Sunday, March 23, 2008

french chocolate macarons: take 1


Josh forwarded me a link to a food blog written by an adorable, 22-year old, French girl who bakes beautiful things most of which I would never attempt. While browsing, I came across a link to another food blog, this one written by a guy who apparently 1) lives in France, 2) worked at Chez Panisse, 3) authored cookbooks, 4) was formally trained as a pastry chef, and 5) gives chocolate tours in Paris. (I'm guessing he's well known; I just hadn't heard of him before.) On his site, I saw a recipe for French chocolate macarons. I'd tried these before at Hotcakes Bakes (where Jenn recently went) and they're really good, so I thought maybe I'd give them a shot. They are very French and notoriously hard to bake correctly.

Macarons are a meringue cookie, usually served sandwiched with ganache or buttercream or jam. The top is domed yet flat (smooth), and then there's a little fluted skirty "foot" around the base of the cookie. Out of the oven, the cookies are hard (as in, they would break into crumbs if you bit into one or tried to snap it in two). But when you sandwich them and let them age for a few hours - for lack of a better word - the center somehow softens so the meringue is just a crunchy shell, and the inside is practically gooey.

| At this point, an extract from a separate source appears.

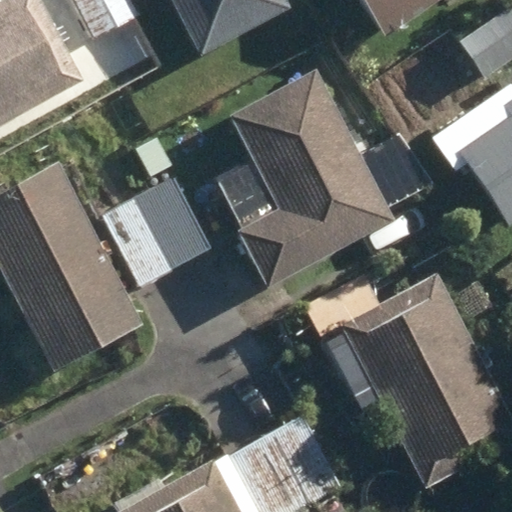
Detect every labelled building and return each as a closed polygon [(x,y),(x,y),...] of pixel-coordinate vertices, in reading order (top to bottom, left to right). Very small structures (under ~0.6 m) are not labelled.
[(16,0),(0,9),(0,136),(85,90),(34,0),(16,0)] [(70,0),(95,44),(139,20),(128,0),(70,0)] [(171,0),(204,61),(292,13),(284,0),(171,0)] [(356,0),(387,46),(453,0),(356,0)] [(511,12),(463,46),(488,82),(511,65),(511,12)] [(216,188),(271,293),(396,227),(317,78),(232,123),(255,168),(216,188)] [(466,172),(509,235),(511,232),(511,91),(431,148),(454,180),(466,172)] [(0,202),(0,277),(54,381),(142,334),(58,172),(0,202)] [(140,205),(175,275),(211,256),(175,188),(140,205)] [(141,294),(175,275),(140,205),(104,223),(141,294)] [(343,338),(430,497),(511,450),(511,420),(435,282),(382,311),(366,281),(306,314),(325,348),(343,338)] [(262,445),(298,511),(305,511),(341,492),(303,422),(262,445)] [(298,511),(262,445),(140,511),(298,511)]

The ingredients are simple: powdered almonds, cocoa powder, confectioner's sugar, egg whites, and granulated sugar. And yet, there are so many opportunities to fail! Almond powder too gritty. Ingredients not measured perfectly (that one I was able to combat with my indispensable digital kitchen scale). Egg whites not at room temperature. Egg whites not beaten properly. Dry mixture not folded properly into egg white mixture. Apparently, one extra stroke can totally screw the whole thing up.

I gave myself a little latitude and tried my best to follow the directions. In keeping with my renewed positive attitude, they weren't bad. Texture was right, shape was okay (high, domed, semi-footed, but many of them cracked on top - which I could live with). Unfortunately, his recipe called for baking them at 375 for 15-18 minutes. At just 15 minutes, mine were basically burned on top. Plus, mine had some slight peaks on the top which 1) provided easier spots for burning and 2) made it hard for them to balance.

Some notes: I didn't have almond powder, but his recipe suggested that pulverized almonds would be okay. They really weren't. My egg whites took way more than 2 minutes to achieve the desired consistency (at least 3-4). Could they have been overbeaten? I also baked on parchment-lined sheets. A lot of people seem to have trouble getting the cookies off parchment, but mine came right off.

Final analysis: I really would have kept them, but burned chocolate taste just permeated. So into the trash they went. Sorry, D.

Next up: take 2.

1 comment:

justJENN said...

Macarons are my favorite of all things in this universe. I have tried MANY. The ones at Jin are pretty darn good.

David Lebovitz is a good guy and excellent author.